Alain Lafontaine, du district des Forges, a profité du débat pour manifester son ras-le-bol de ce qu’il considère comme de la micro-gestion. «On a été nommé par la population et on a un mandat. Notre mandat, ce n’est pas de le donner à quelqu’un d’autre. C’est à nous autres à faire la job et à prendre les décisions qu’on a à prendre. [...] La micro-gestion, on n’est plus capable de ça. C’est toujours de déposer des affaires... [...] On l’a dans la face le vendredi pour le mardi suivant. [...] On bloque le système. Il y en a du monde qui sont écoeurés et qui s’en vont chez eux. Il doit y avoir une raison.»

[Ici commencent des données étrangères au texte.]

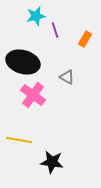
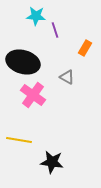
cyan star: rotated 18 degrees clockwise
orange rectangle: moved 9 px down
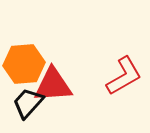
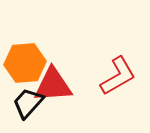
orange hexagon: moved 1 px right, 1 px up
red L-shape: moved 6 px left
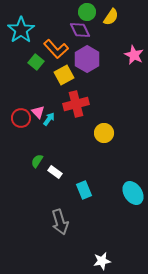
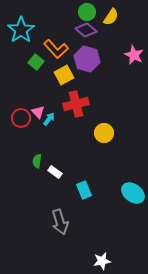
purple diamond: moved 6 px right; rotated 25 degrees counterclockwise
purple hexagon: rotated 15 degrees counterclockwise
green semicircle: rotated 24 degrees counterclockwise
cyan ellipse: rotated 20 degrees counterclockwise
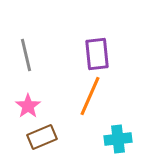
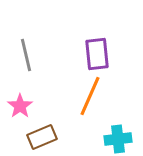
pink star: moved 8 px left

De son côté, le maire suppléant, Daniel Cournoyer, n’a pas mâché ses mots lorsqu’il a été appelé à commenter l’initiative de sa collègue alors qu’il était en rencontre avec des journalistes avant la séance du conseil municipal. Il a qualifié sa façon de procéder «d’inappropriée». «Vendredi après-midi, c’est rentré cette résolution-là. J’ai été choqué que ça se fasse de cette façon, une fois que le personnel est sur le bord de quitter. […] J’ai trouvé ça disgracieux également de faire un projet de résolution de la sorte en l’absence du maire. […] Ce n’est pas la façon de faire. On a outrepassé la direction des affaires juridiques chez nous», a-t-il déploré. Selon lui, cette proposition pourrait contrevenir à certains articles de la Loi sur les cités et villes.
D’ailleurs, le directeur général, François Vaillancourt, a exhorté les élus à la prudence concernant ce projet tout en leur mentionnant qu’en «ciblant déjà une entreprise [l'IGOPP, NDLR], vous venez à l'encontre du règlement de gestion contractuelle».
Mme Albernhe-Lahaie a alors fait savoir qu’elle était d’accord pour retirer de la résolution la mention de l’IGOPP. M. Tremblay s’est adressé au directeur général. «Je sais que vous avez eu une rencontre avec Mme Lahaie. Elle vous a demandé, à vous et à ceux avec qui vous étiez, de l'aider à modifier la résolution. Vous n'avez pas voulu alors vous avez le résultat de tout ça.»
«Monsieur Tremblay, je vais rectifier les faits. Premièrement, ce que vous faites, c’est indigne», a répliqué M. Vaillancourt. Un commentaire qui a soulevé l’ire de François Bélisle qui ne l’a pas laissé poursuivre. «Monsieur le directeur général, ça fait deux fois que je suis témoin d'intimidation envers un conseiller, ça c'est quelque chose de spécial. Un haut fonctionnaire doit faire preuve d'apolitisme.»
Luc Tremblay a précisé avoir demandé un avis juridique à une firme externe et que cette dernière a confirmé que cette résolution est «parfaitement légale».
Finalement, le vote a eu lieu. Pascale Albernhe-Lahaie, Geneviève Auclair, François Bélisle, Richard W. Dober, Pierre-Luc Fortin, Luc Tremblay et Dany Carpentier ont voté pour alors que Jonathan Bradley, Daniel Cournoyer, Alain Lafontaine, René Martin, Pierre Montreuil, Sabrina Roy et Maryse Bellemare ont voté contre.